Sometimes chords can be substituted for others, as long as they remain in the same mode (major, minor or dominant). Usually (but not always) these chords are just extensions of the triad.


The chord is major, and is commonly replaced by a major 7, major 6 or major 9 chord, especially when you have several bars of the same chord and want to make it sound more exciting.

In blues music, a dominant 7 is also sometimes used instead of the I chord. Additionally, the III chord (which is minor) is also a common substitution for the I chord.


The II and III chords are minor, and can be replaced by a minor 7, minor 6 or minor 9 chord.


The IV chord is major and is commonly replaced by a dominant 7th chord in blues. We can also substitute a major 7 or major 6 similar to the I chord.

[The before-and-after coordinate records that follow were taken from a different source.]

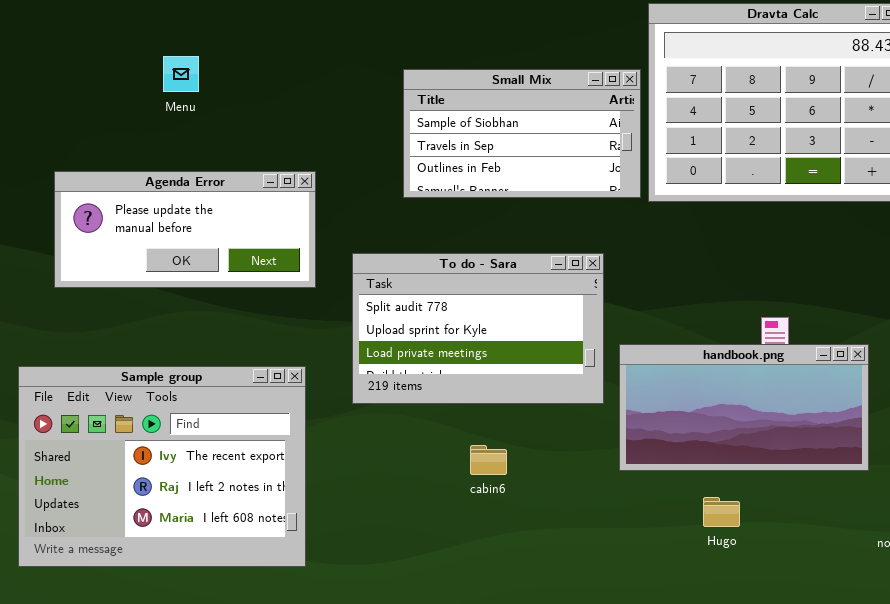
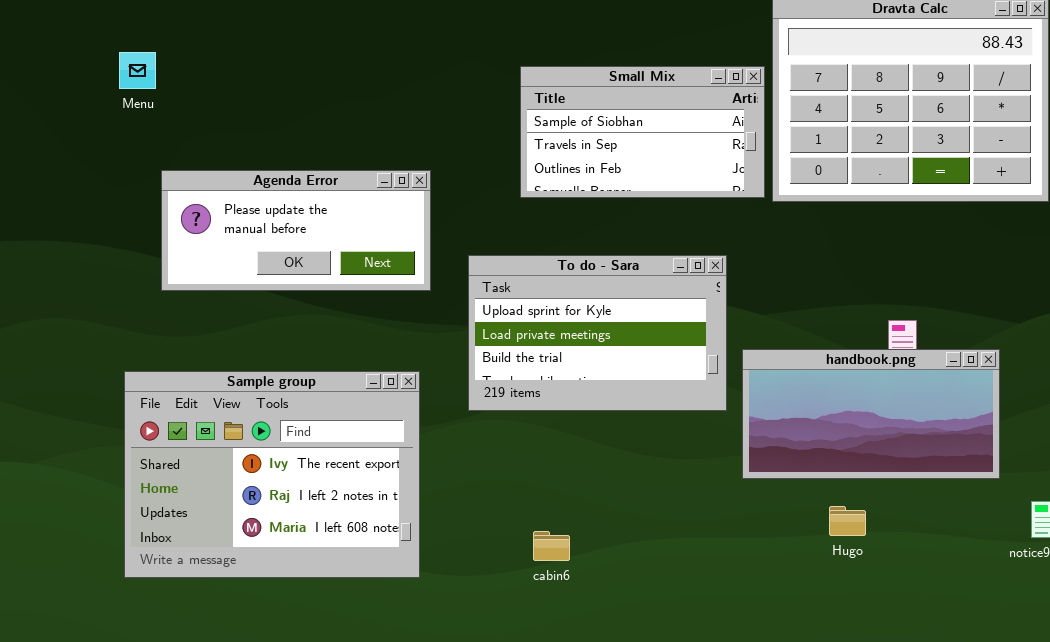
Menu: [163,56,199,92] -> [119,52,156,89], moved
To do - Sara: [352,253,604,404] -> [468,255,727,411], scrolled down 1 row
cabin6: [470,445,507,475] -> [533,531,570,561], moved

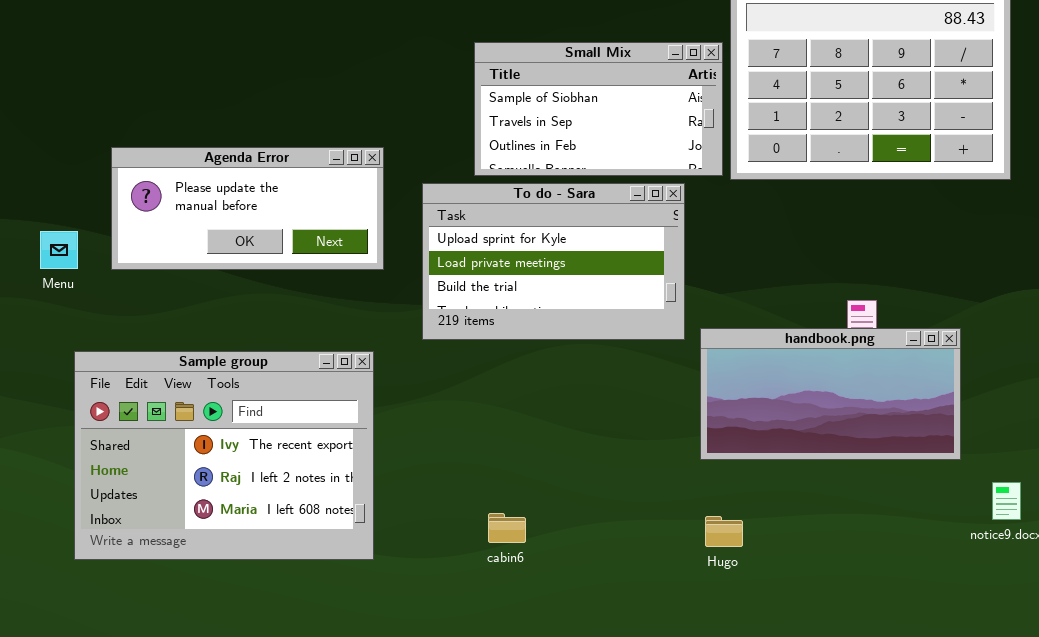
Menu: [119,52,156,89] -> [40,231,78,269], moved
To do - Sara: [468,255,727,411] -> [422,183,685,340], moved
Hugo: [829,506,866,536] -> [705,516,743,547], moved

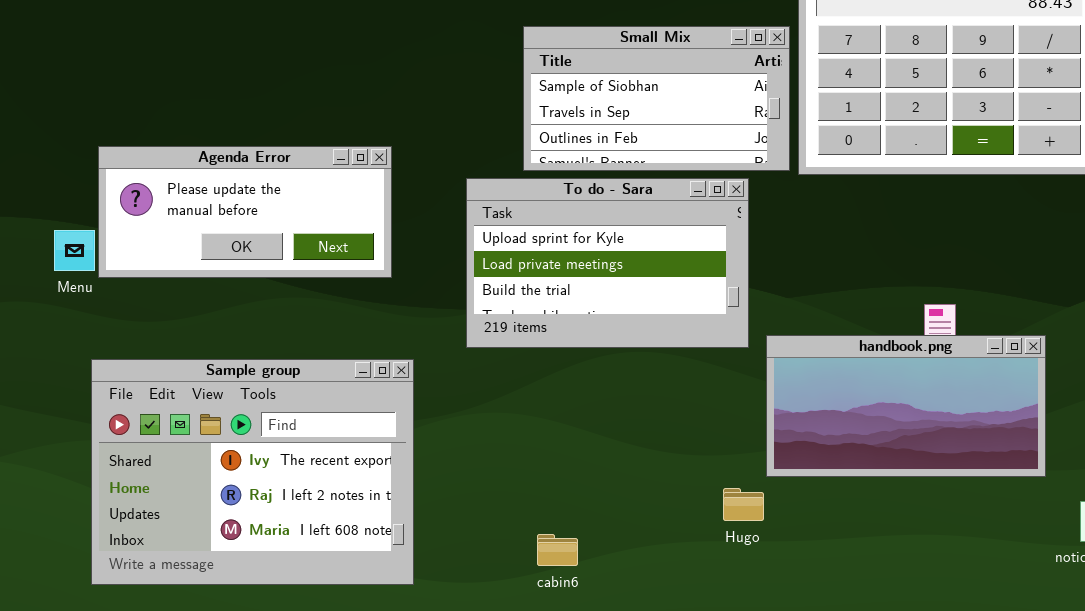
Agenda Error: [111,147,384,270] -> [98,146,392,278], moved
Hugo: [705,516,743,547] -> [723,488,764,521], moved

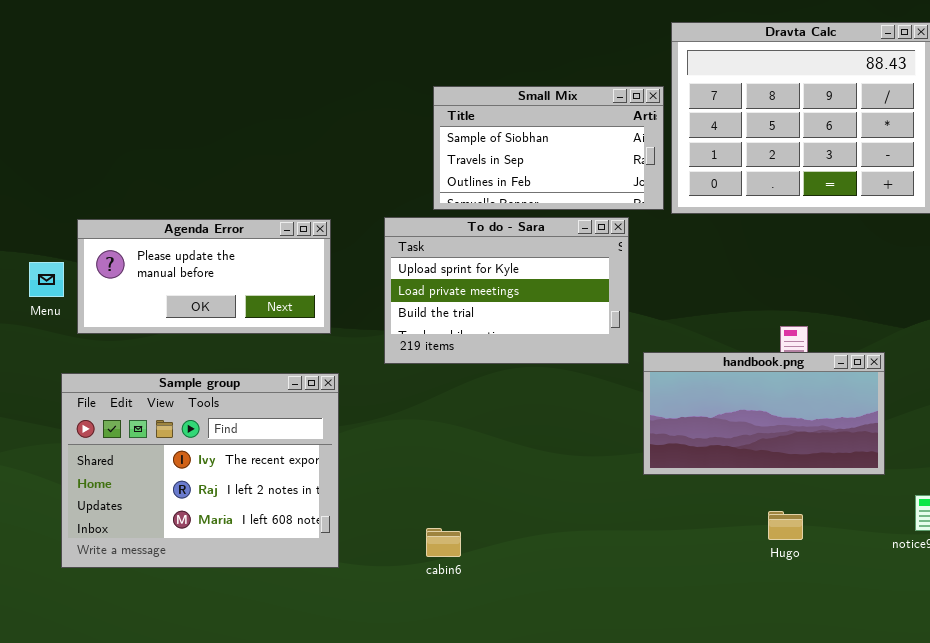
Agenda Error: [98,146,392,278] -> [77,219,331,334], moved
Hugo: [723,488,764,521] -> [768,511,803,540], moved
cabin6: [537,534,578,566] -> [426,528,461,557], moved

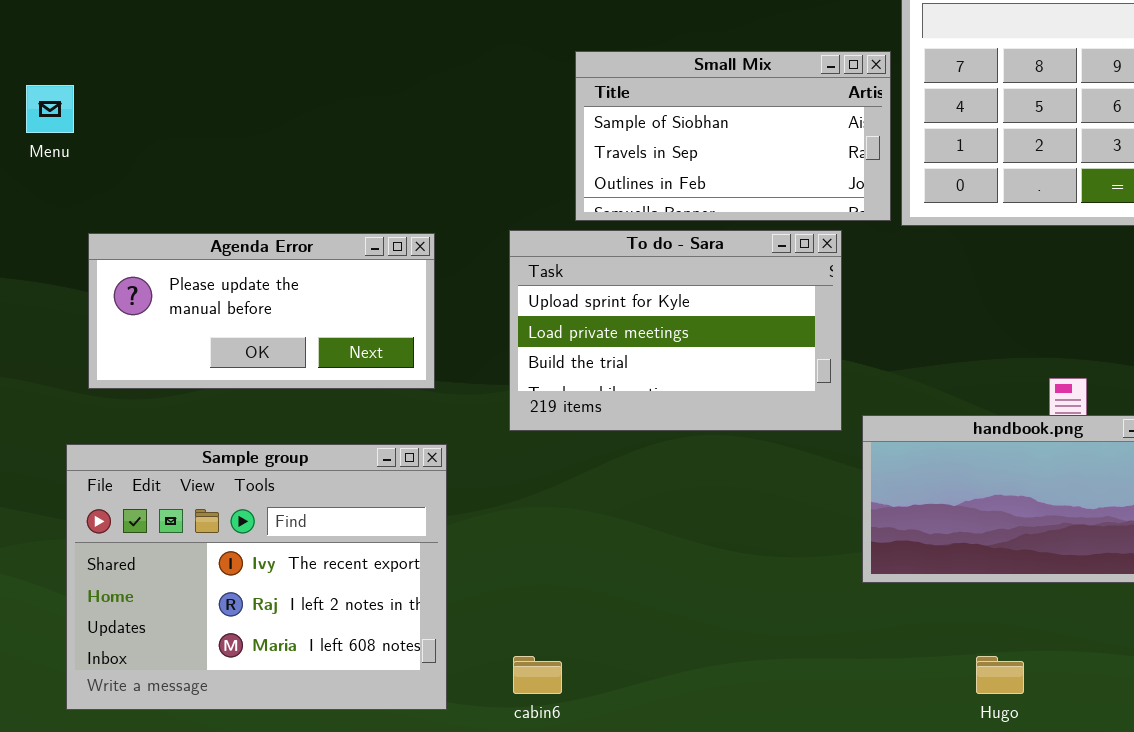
Menu: [29,262,64,297] -> [26,85,74,133], moved
Hugo: [768,511,803,540] -> [976,656,1024,694], moved
cabin6: [426,528,461,557] -> [513,656,562,694], moved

Another common trick on the IV chord is to play the major chord and then follow it with a minor chord of the same root, or to replace the major IV chord with it’s parallel minor chord altogether. This occurs in songs such as ‘My Way’ by Frank Sinatra and ‘Nobody Home’ by Pink Floyd (see Modal Interchange).


The chord is dominant, and as such any number of extended and/or altered chords can be substituted.

We can use a 7th, 9th, 11th, 13th, 7b9, 7#9, 7b5, 13b5b9, 11#5, 7#5b9 – the list is extensive. It really depends on the progression that it fits into.

It is also possible to substitute a diminished chord for the V chord. A lot of popular songs, however, simply use the dominant 7 as a substitution for the chord.

We can also use a minor chord to replace or precede the dominant chord. This minor chord has a root note a fifth higher than the dominant chord, and it is a close relative of the dominant. If preceding the V chord, this additional chord then creates a brief II-V-I progression in the music.